Liese zum Pharma-Paket: Europa liefert Anreize zur Entwicklung neuer Antibiotika

10.04.2024

35.000 Menschen sterben jährlich in der EU an antibiotikaresistenten Keimen / Antibiotika-Einsatz künftig strenger reguliert / Anreize zur Innovation neuer Medikamente

Das Plenum hat sich heute zum Pharma-Paket positioniert. Dazu erklärt Peter Liese (CDU), gesundheitspolitischer Sprecher der EVP-Fraktion:

„Wir müssen unbedingt handeln, damit weniger Menschen an antibiotikaresistenten Keimen sterben. Es ist ein Skandal, dass 35.000 Menschen jährlich - Tendenz steigend - in der Europäischen Union sterben, weil Antibiotika ihre Wirkung verlieren.

Dagegen gehen wir jetzt mit zwei wichtigen Ideen vor. Erstens, der Einsatz von Antibiotika soll strenger reguliert werden. In der Regel sollte vor der Verabreichung eines Antibiotikums eine Diagnostik erfolgen. Wenn dies nicht möglich ist, weil zum Beispiel ein Notfall vorliegt und die Diagnostik zu lange dauern würde, muss dies begründet werden. In vielen Praxen ist eine solche Diagnostik bis heute nicht der Fall. Dabei gibt es mittlerweile auch dank Unterstützung der Europäischen Union Schnelltests, die zumindest einen groben Hinweis geben. Diese Tests müssen stärker eingesetzt werden und vom Gesundheitssystem der Mitgliedstaaten auch finanziert werden.

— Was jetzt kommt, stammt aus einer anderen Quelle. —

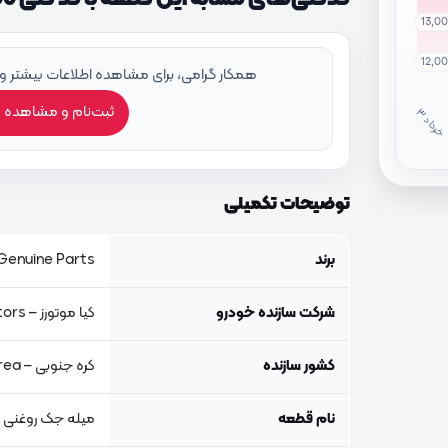
13,0
12,0
همکار گرامی، برای مشاهده اطلاعات بیشتر و
ثبت‌نام و مشاهده 
خ
ر
دا
توضیحات تکمیلی
برند
Genuine Parts, اصلی جنیون پار
شرکت سازنده خودرو
کیا موتورز – Kia Motors
کشور سازنده
کره جنوبی – South Korea
نام قطعه
میله جک روغنی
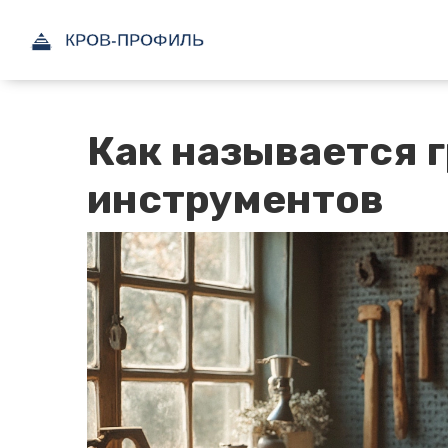
Как называется 
инструментов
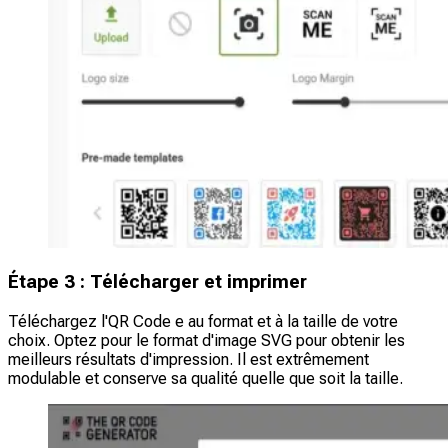
Étape 3 : Télécharger et imprimer
Téléchargez l'QR Code e au format et à la taille de votre
choix. Optez pour le format d'image SVG pour obtenir les
meilleurs résultats d'impression. Il est extrêmement
modulable et conserve sa qualité quelle que soit la taille.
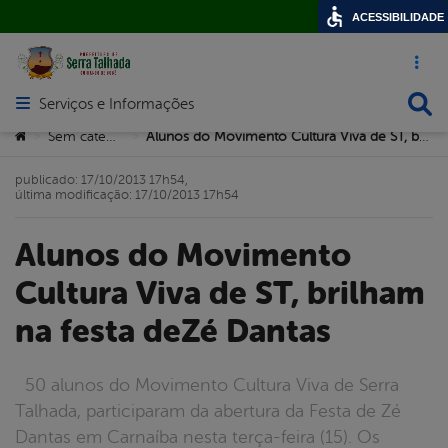
ACESSIBILIDADE
Acesso ráp
Busca
Serviços e Informações
Abrir menu principal de navegação
Você está aqui:
Sem categoria
Alunos do Movimento Cultura Viva de ST, brilham na festa deZé Dantas
>
>
publicado: 17/10/2013 17h54,
última modificação: 17/10/2013 17h54
Alunos do Movimento
Cultura Viva de ST, brilham
na festa deZé Dantas
50 alunos do Movimento Cultura Viva de Serra
Talhada, participaram da abertura da Festa de Zé
Dantas em Carnaíba nesta terça-feira (15). Os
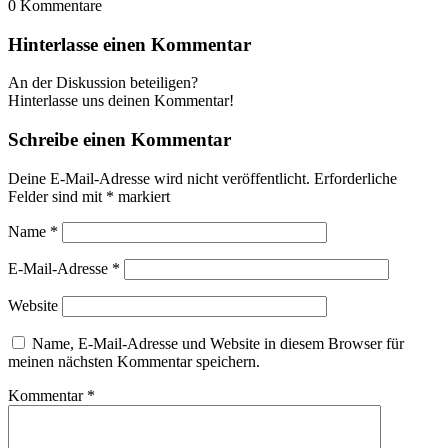
0
Kommentare
Hinterlasse einen Kommentar
An der Diskussion beteiligen?
Hinterlasse uns deinen Kommentar!
Schreibe einen Kommentar
Deine E-Mail-Adresse wird nicht veröffentlicht.
Erforderliche
Felder sind mit
*
markiert
Name
*
E-Mail-Adresse
*
Website
Name, E-Mail-Adresse und Website in diesem Browser für
meinen nächsten Kommentar speichern.
Kommentar
*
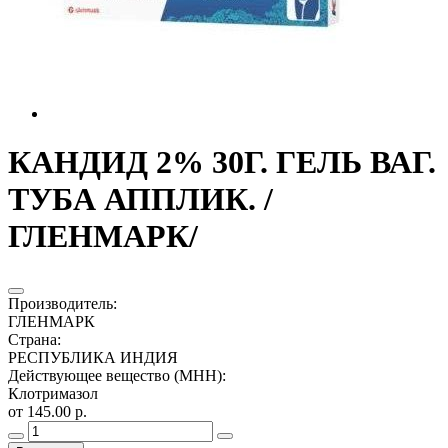
КАНДИД 2% 30Г. ГЕЛЬ ВАГ.
ТУБА АППЛИК. /
ГЛЕНМАРК/
Производитель
:
ГЛЕНМАРК
Страна
:
РЕСПУБЛИКА ИНДИЯ
Действующее вещество (МНН)
:
Клотримазол
от 145.00 р.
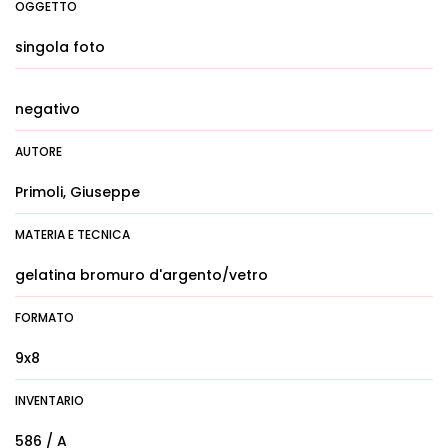
OGGETTO
singola foto
negativo
AUTORE
Primoli, Giuseppe
MATERIA E TECNICA
gelatina bromuro d'argento/vetro
FORMATO
9x8
INVENTARIO
586 / A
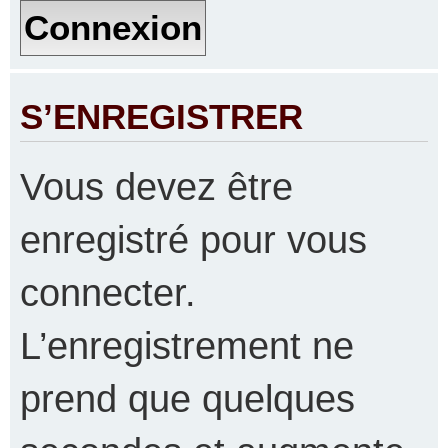
S’ENREGISTRER
Vous devez être
enregistré pour vous
connecter.
L’enregistrement ne
prend que quelques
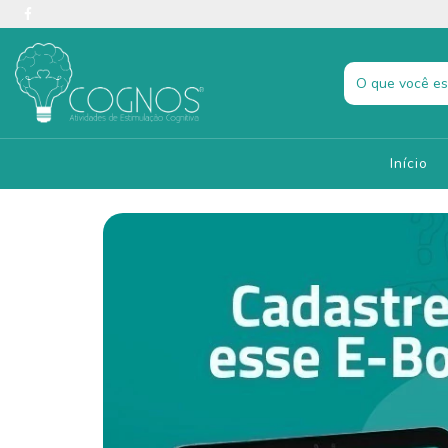
Início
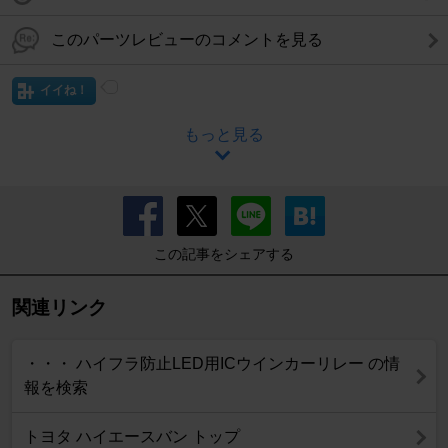
このパーツレビューのコメントを見る
イイね！
もっと見る
この記事をシェアする
関連リンク
・・・ ハイフラ防止LED用ICウインカーリレー の情
報を検索
トヨタ ハイエースバン トップ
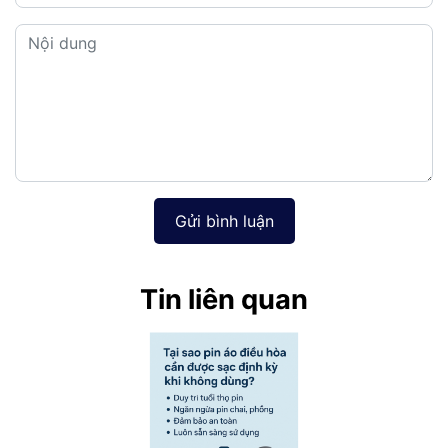
Gửi bình luận
Tin liên quan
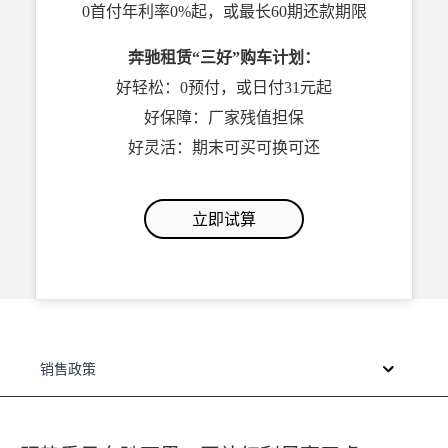
0首付年利率0%起，或最长60期还款期限
奔驰租赁“三好”购车计划：
好轻松：0预付，或日付31元起
好保障：厂家残值担保
好灵活：期末可买可换可还
立即试算
销售政策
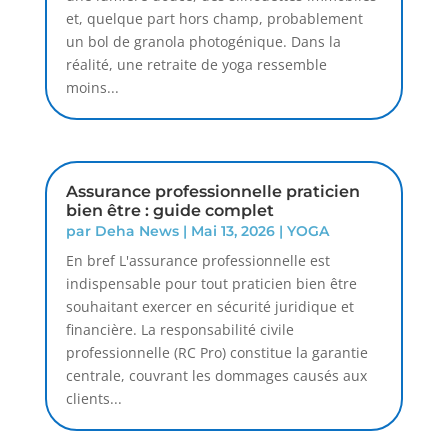
et, quelque part hors champ, probablement
un bol de granola photogénique. Dans la
réalité, une retraite de yoga ressemble
moins...
Assurance professionnelle praticien
bien être : guide complet
par
Deha News
|
Mai 13, 2026
|
YOGA
En bref L'assurance professionnelle est
indispensable pour tout praticien bien être
souhaitant exercer en sécurité juridique et
financière. La responsabilité civile
professionnelle (RC Pro) constitue la garantie
centrale, couvrant les dommages causés aux
clients...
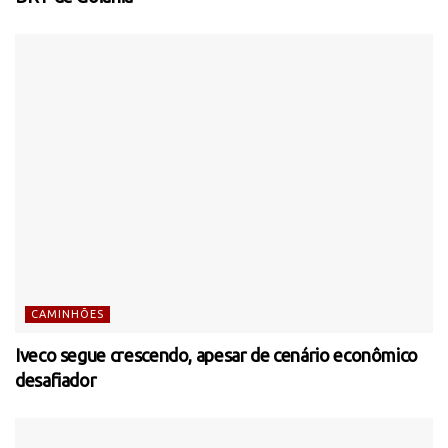
CAMINHÕES
Iveco segue crescendo, apesar de cenário econômico
desafiador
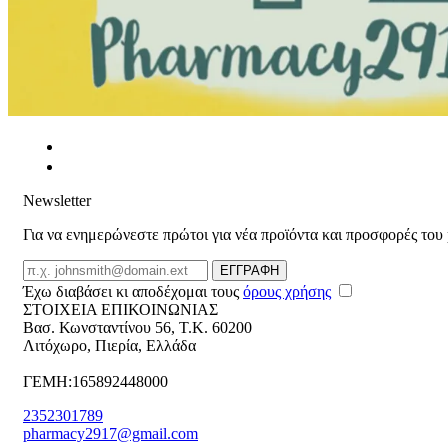
Newsletter
Για να ενημερώνεστε πρώτοι για νέα προϊόντα και προσφορές του
Email
ΕΓΓΡΑΦΗ
Έχω διαβάσει κι αποδέχομαι τους
όρους χρήσης
ΣΤΟΙΧΕΙΑ ΕΠΙΚΟΙΝΩΝΙΑΣ
Βασ. Κωνσταντίνου 56
,
T.K. 60200
Λιτόχωρο
,
Πιερία
,
Ελλάδα
ΓΕΜΗ:165892448000
2352301789
pharmacy2917@gmail.com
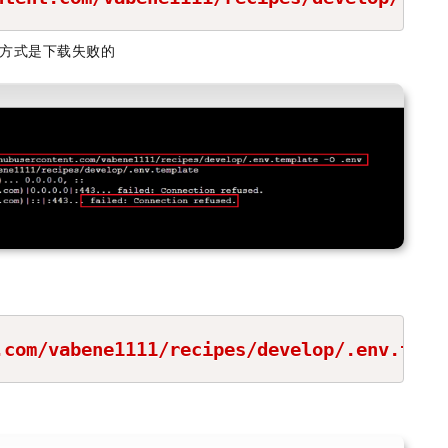
t方式是下载失败的
COPY
.com/vabene1111/recipes/develop/.env.temp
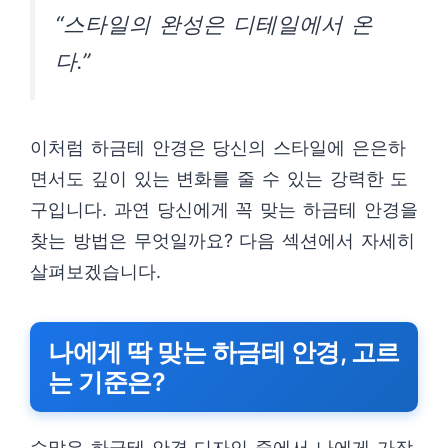
“스타일의 완성은 디테일에서 온
다.”
이처럼 하금테 안경은 당신의 스타일에 은은하
면서도 깊이 있는 변화를 줄 수 있는 강력한 도
구입니다. 과연 당신에게 꼭 맞는 하금테 안경을
찾는 방법은 무엇일까요? 다음 섹션에서 자세히
살펴보겠습니다.
나에게 딱 맞는 하금테 안경, 고르
는 기준은?
수많은 하금테 안경 디자인 중에서 나에게 가장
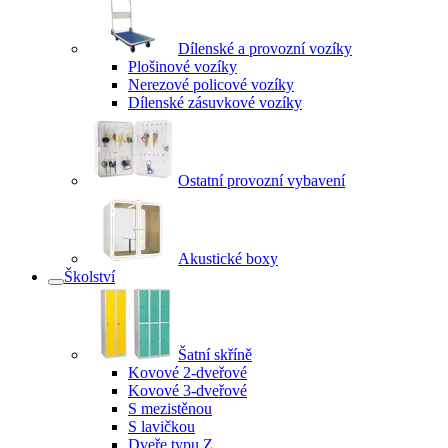
Dílenské a provozní vozíky
Plošinové vozíky
Nerezové policové vozíky
Dílenské zásuvkové vozíky
Ostatní provozní vybavení
Akustické boxy
Školství
Šatní skříně
Kovové 2-dveřové
Kovové 3-dveřové
S mezistěnou
S lavičkou
Dveře typu Z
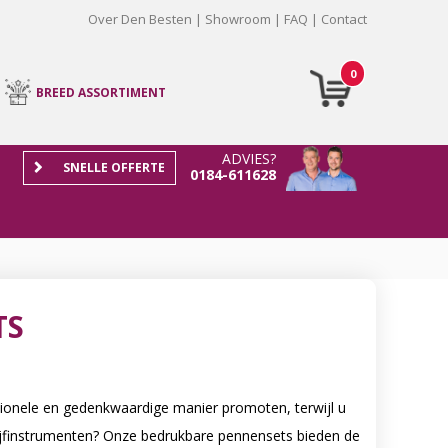
Over Den Besten
Showroom
FAQ
Contact
0
BREED ASSORTIMENT
ADVIES?
SNELLE OFFERTE
0184-611628
TS
sionele en gedenkwaardige manier promoten, terwijl u
rijfinstrumenten? Onze bedrukbare pennensets bieden de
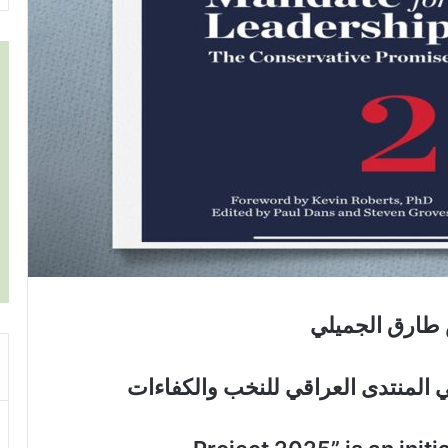
طارق الجميلي
 المنتدى العراقي للنخب والكفاءات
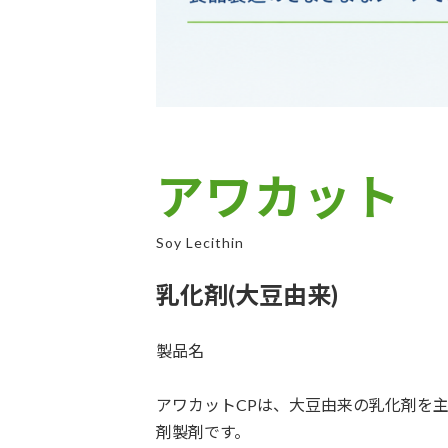
アワカット
Soy Lecithin
乳化剤(大豆由来)
製品名
アワカットCPは、大豆由来の乳化剤を
剤製剤です。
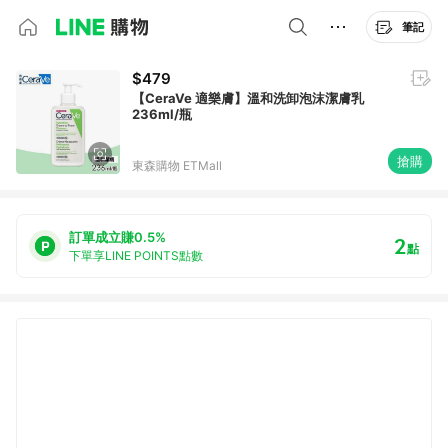
筆記
$479
【CeraVe 適樂膚】溫和洗卸泡沫潔膚乳
236ml/瓶
搶購
東森購物 ETMall
訂單成立賺0.5%
2
點
下單享LINE POINTS點數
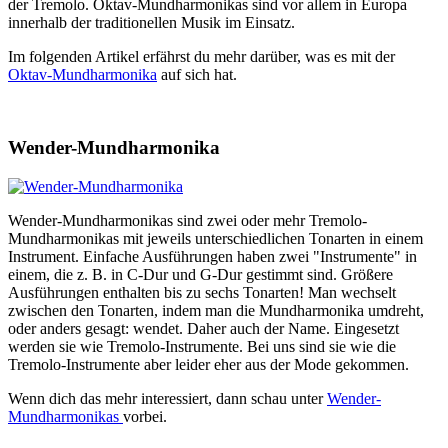
der Tremolo. Oktav-Mundharmonikas sind vor allem in Europa
innerhalb der traditionellen Musik im Einsatz.
Im folgenden Artikel erfährst du mehr darüber, was es mit der
Oktav-Mundharmonika
auf sich hat.
Wender-Mundharmonika
Wender-Mundharmonikas sind zwei oder mehr Tremolo-
Mundharmonikas mit jeweils unterschiedlichen Tonarten in einem
Instrument. Einfache Ausführungen haben zwei "Instrumente" in
einem, die z. B. in C-Dur und G-Dur gestimmt sind. Größere
Ausführungen enthalten bis zu sechs Tonarten! Man wechselt
zwischen den Tonarten, indem man die Mundharmonika umdreht,
oder anders gesagt: wendet. Daher auch der Name. Eingesetzt
werden sie wie Tremolo-Instrumente. Bei uns sind sie wie die
Tremolo-Instrumente aber leider eher aus der Mode gekommen.
Wenn dich das mehr interessiert, dann schau unter
Wender-
Mundharmonikas
vorbei.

Ein zweiter wichtiger Punkt ist ein Anreizsystem, um neue Antibiotika auf den Markt zu bringen. In den letzten Jahrzehnten gab es praktisch keine neuen Antibiotika. Dies liegt daran, dass aus gutem Grund neue Antibiotika sehr restriktiv eingesetzt werden. Sie gehören im Prinzip in den Panzerschrank. Wenn von einem Medikament allerdings nur wenige Verpackungen verkauft werden können, dann gibt es in der Regel keine Refinanzierung für die Kosten, die bis zu einer Milliarde Euro betragen können. Das Parlament unterstützt im Wesentlichen einen Vorschlag der Europäischen Kommission, der ein Gutschein-System vorsieht. Unternehmen, die ein neues Antibiotikum auf den Markt bringen, erhalten ein Voucher, das sie auch an andere Firmen verkaufen können. Das heißt, das Antibiotikum wird zwar nur in kleiner Stückzahl verkauft, aber andere Medikamente, die in größerer Stückzahl verkauft werden können, erhalten dann, wenn die Firma diesen Gutschein verkauft, ein Jahr länger Marktexklusivität. Das heißt, Generika kommen entsprechend später auf den Markt.

Ich bin sehr froh, dass sich der Vorschlag trotz Kritik der Mitgliedstaaten und von Kostenträgern durchgesetzt hat. All die Kritiker hatten kein überzeugendes Alternativkonzept, wie wir die 35.000 Menschenleben retten können. Selbst wenn wir Antibiotika ab morgen in Tiermedizin und Humanmedizin extrem restriktiv einsetzen, werden die Resistenzen nicht verschwinden und wir brauchen neue Antibiotika. Deswegen ist das Kostenargument nicht zielführend. Ich finde es ist nicht verantwortlich, den Angehörigen dieser vielen Toten in den nächsten Jahren zu sagen, ‘wir hätten zwar einen Vorschlag gehabt, aber es war uns zu teuer‘.“

Hintergrund:
Die Parlamentsposition sieht außerdem vor, den Einsatz von Antibiotika, wie dies in der Tiermedizin bereits geschieht, auch in der Humanmedizin in Zukunft zu überwachen. Aus dieser Überwachung sollen konkrete Hinweise für die Mitgliedstaaten erarbeitet werden. Weiterhin soll jedem Antibiotikum eine Awareness-Karte beigelegt werden. Damit wird Patientinnen und Patienten klar und eindeutig signalisiert, dass sie die Antibiotika nur einnehmen dürfen, wenn sie ihnen persönlich verschrieben wurden und dass sie auch die vorgeschlagene Dauer der Therapie unbedingt einhalten müssen, um Resistenzbildung zu vermeiden. Zudem soll europaweit festgeschrieben werden, dass Antibiotika in jedem Land verschreibungspflichtig sind. Dies war bisher nicht flächendeckend der Fall.